Annette Wieviorka, Tombeaux. Autobiographie de ma Famille, Seuil
Annette Wieviorka is wereldwijd bekend van haar historische studies over de Holocaust. Na veel over derden te hebben geschreven, reconstrueert ze in Tombeaux de lotgevallen van haar eigen, uit Polen en Wit-Rusland afkomstige joodse familie.

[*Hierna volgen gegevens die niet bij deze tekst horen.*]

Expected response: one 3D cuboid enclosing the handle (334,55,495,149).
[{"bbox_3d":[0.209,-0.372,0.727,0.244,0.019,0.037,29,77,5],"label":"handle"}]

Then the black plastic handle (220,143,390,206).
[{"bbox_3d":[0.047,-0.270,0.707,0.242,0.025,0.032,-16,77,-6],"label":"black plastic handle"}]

Puttend uit archieven, stambomen, directe of indirecte herinneringen, en zonder zich te laten verleiden tot romaneske uitweidingen, leent ze haar stem aan haar verdwenen familieleden en voorziet hen van het levensverhaal dat ze zelf niet hebben kunnen vertellen. Autobiographie de ma famille luidt dan ook de ogenschijnlijk paradoxale ondertitel van dit ‘gedenkboek’, yizker-buch in het Jiddish. Bekroond met de Prix Femina Essai.
En verder
- Rusland actueel: Giuliano da Empoli, Le mage du Kremlin, Gallimard (bekroond met de Grand Prix de l’Académie française, was genomineerd voor de Goncourt); Polina Panassenko, Tenir sa langue, L’Olivier, genomineerd voor de Prix Femina.
- Toekomstroman: David Bosc, Le pas de la demi-lune, Verdier.

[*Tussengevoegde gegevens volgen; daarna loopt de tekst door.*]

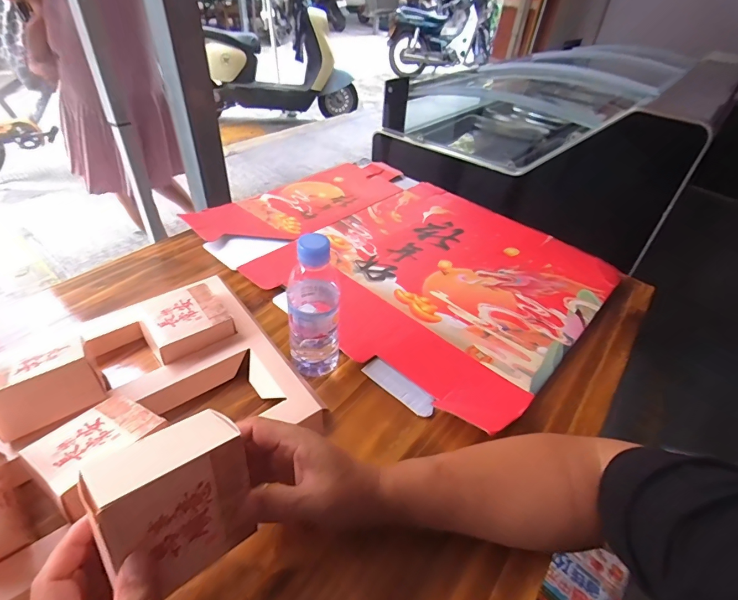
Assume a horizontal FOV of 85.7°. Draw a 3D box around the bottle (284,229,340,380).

- Bestsellers: Guillaume Musso, Angélique, Calmann Lévy.
- Muziekroman: Simon Liberati, Performances, Grasset (Bekroond met de Prix Renaudot).
- Emmanuelle Bayamack-Tam, La Treizième heure, P.O.L. (Bekroond met de Prix Medicis).
- Philibert Humm, Roman fleuve, Éditions des Équateurs (bekroond met de Prix Interallié).
- Anthony Passeron, Les Enfants endormis, Globe (bekroond met de Prix Wepler-Fondation la Poste).